Why is this happening? What role does race play? If a disproportionate number of these cases involve racialized individuals, then it would provide additional evidence of the scope of racial profiling. There is already some evidence that this is the case. In their 2008 series, Crime and Punishment, the Toronto Star uncovered data that reveals that racialized individuals are 53 percent more likely than Whites to be not convicted. No conviction is defined as (i) an acquittal; (ii) a withdrawal or stay of charges; and, (iii) a finding of guilt with a discharge on sentencing.
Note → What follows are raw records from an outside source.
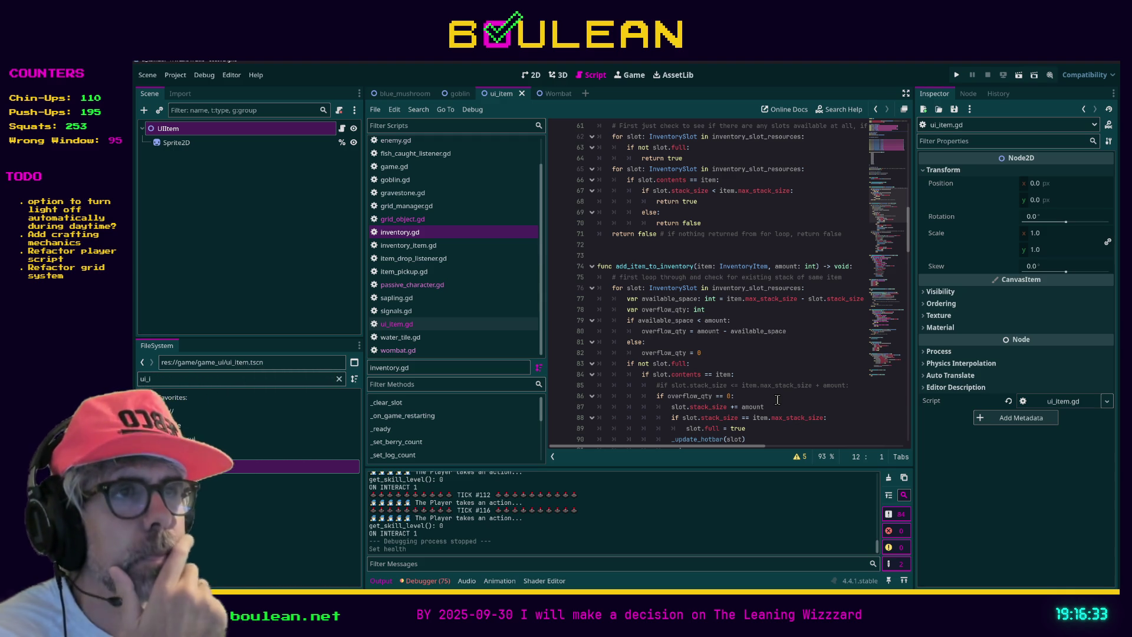
scroll(703, 272, up, 4)
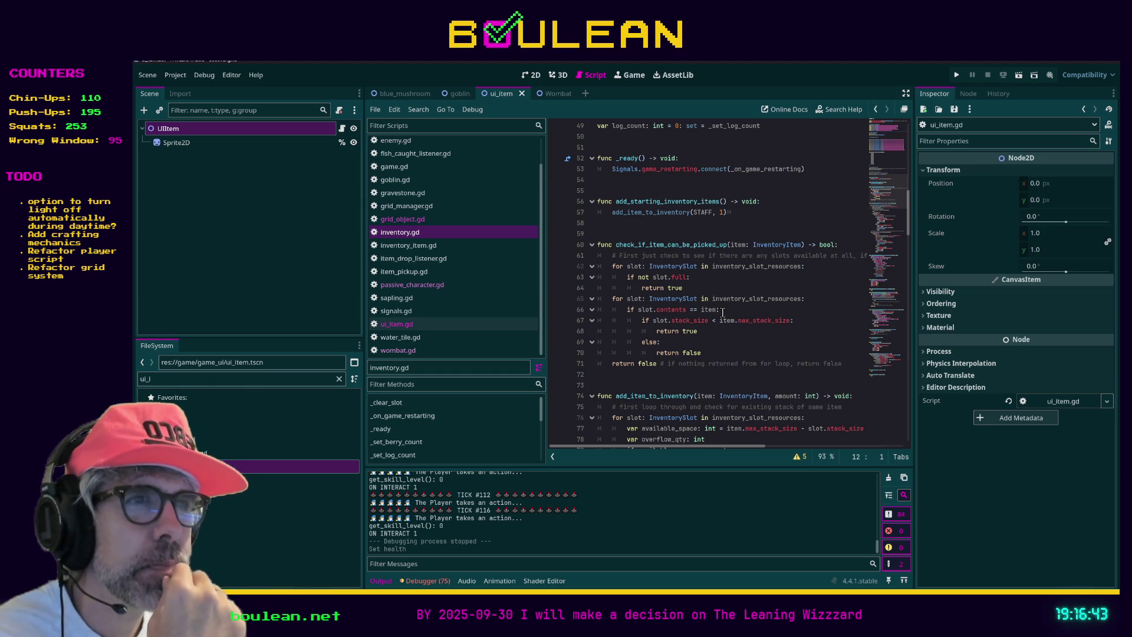
click(673, 383)
Search inventory.gd for add_item_to_inventory and step through its matches to line 59
key(ctrl+f)
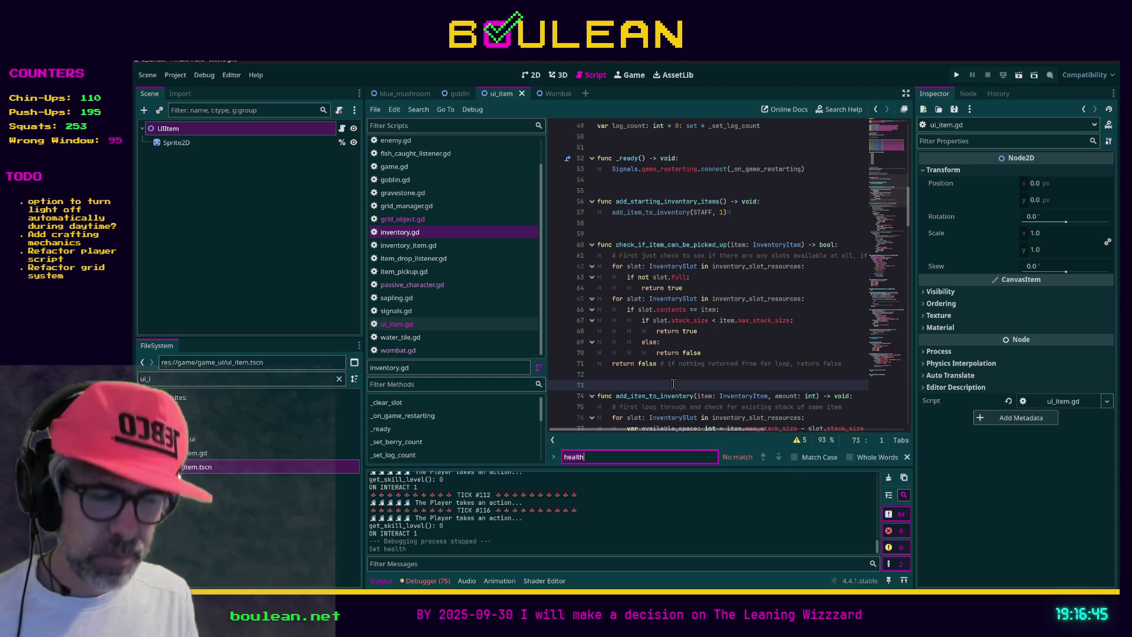
text(add_item_to_inventory)
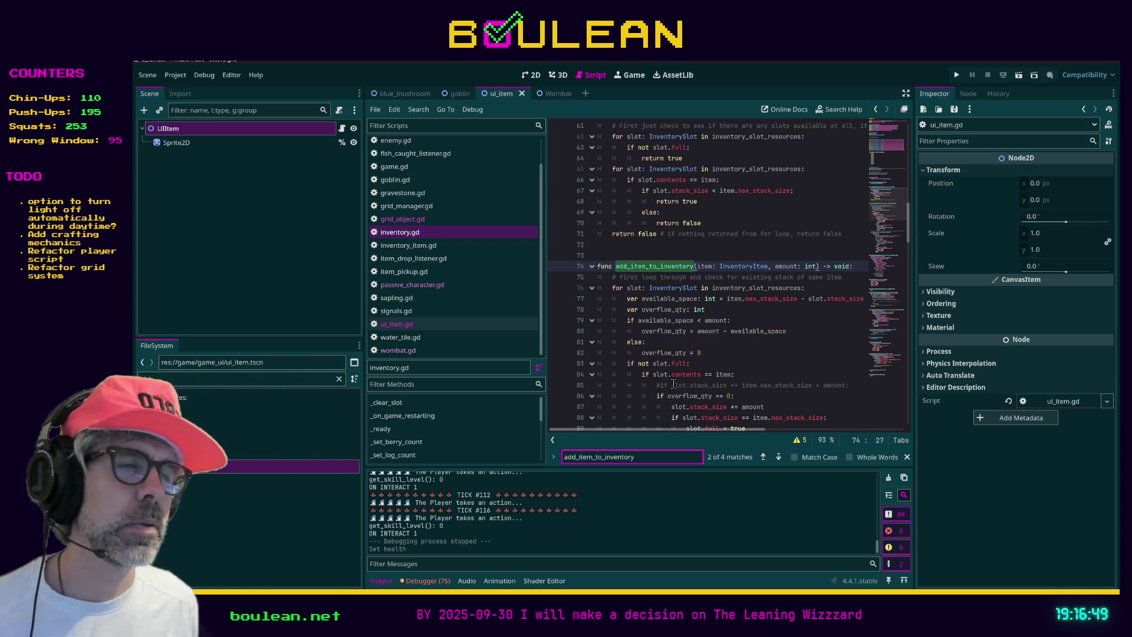
key(Return)
key(Return)
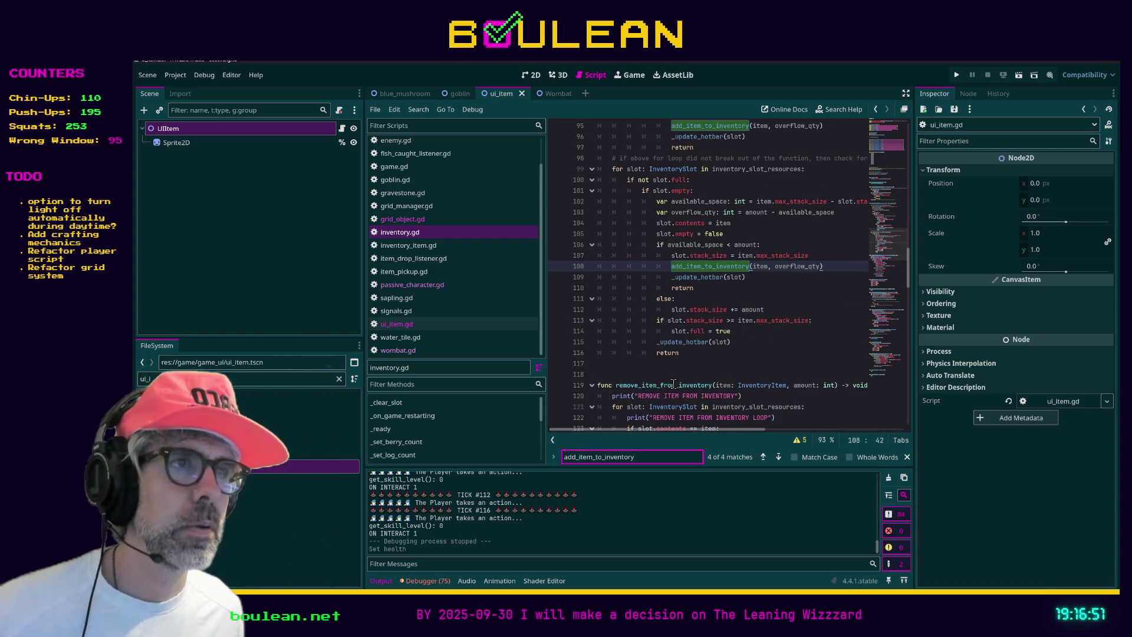
key(Return)
key(Return)
key(Return)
See Rankin and Powell, "Is Justice System Blind to Colour" Toronto Star (21 July 2008).
One remedy is to have Crown Attorneys screen arrests before charges are laid. This is the current practice in British Columbia, Quebec and New Brunswick. See the discussion in McGoey, "The 'Good' Criminal Law Barrister: A Crown Perspective" (2004). In New Brunswick, only 16% of the cases were withdrawn or stayed as compared to 40% in Ontario where there is no pre-charge screening. While Ontario and other provinces have mandatory post-charge screening, the concern is the delay in review and timing of withdrawal.